TASK: Return the full set of entries precisely. Do not carry over any pictures.

SUPPLIED DATA:
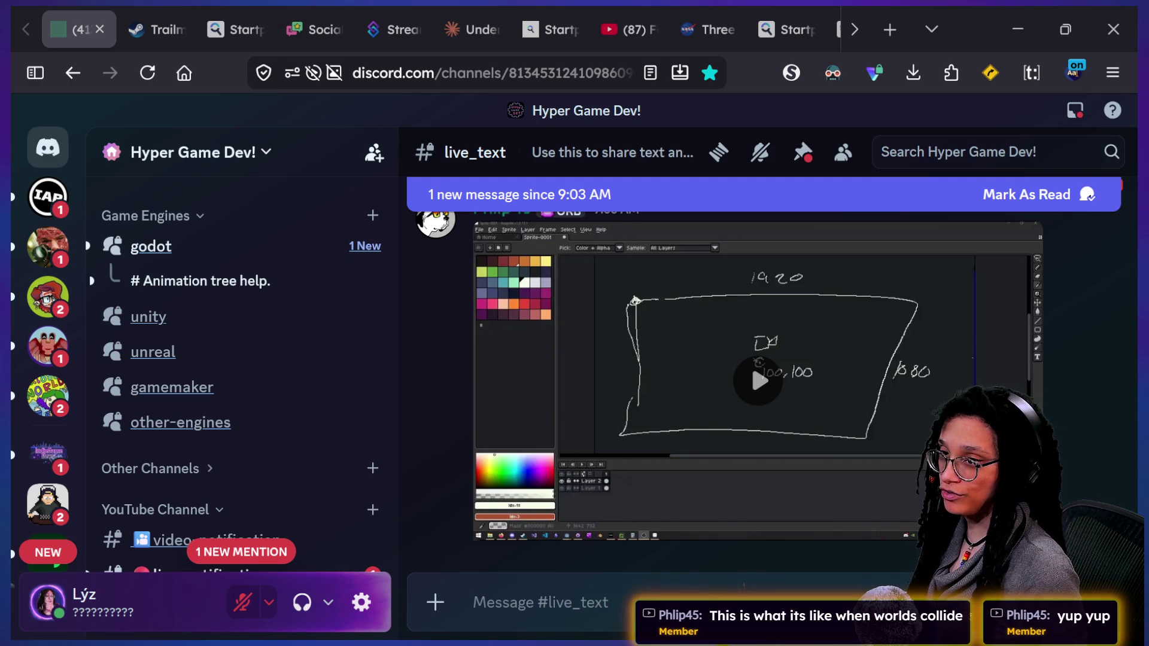
Bring up the Discord stream window, start the shared video and make it full screen
key(alt+Tab)
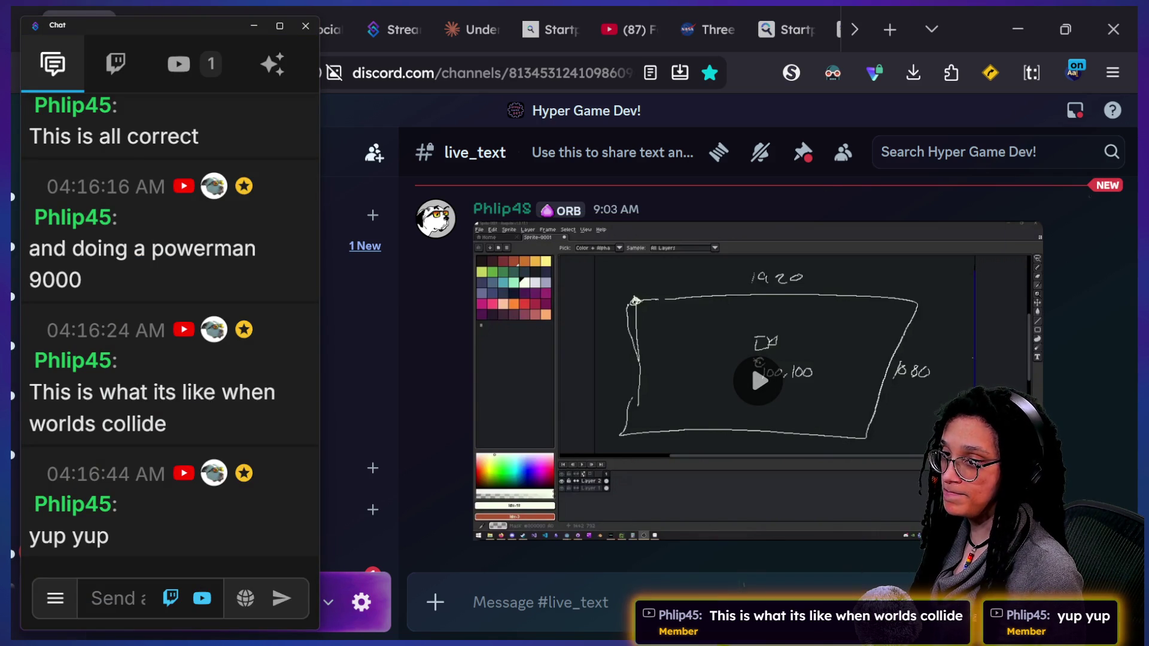
click(752, 365)
double_click(824, 259)
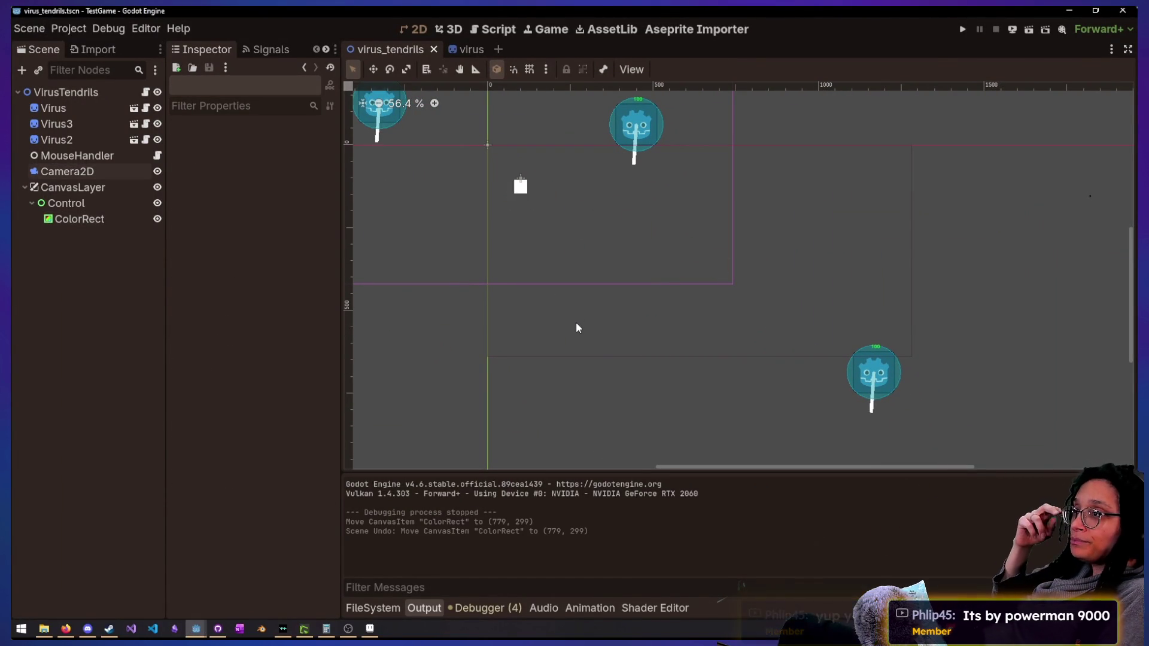
Rewind the full-screen video to an earlier moment
key(w)
drag(576, 322, 577, 324)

TASK SOLUTION:
Bring up the Discord stream window, start the shared video and make it full screen
key(alt+Tab)
click(752, 365)
double_click(824, 259)
Rewind the full-screen video to an earlier moment
key(w)
drag(576, 322, 577, 324)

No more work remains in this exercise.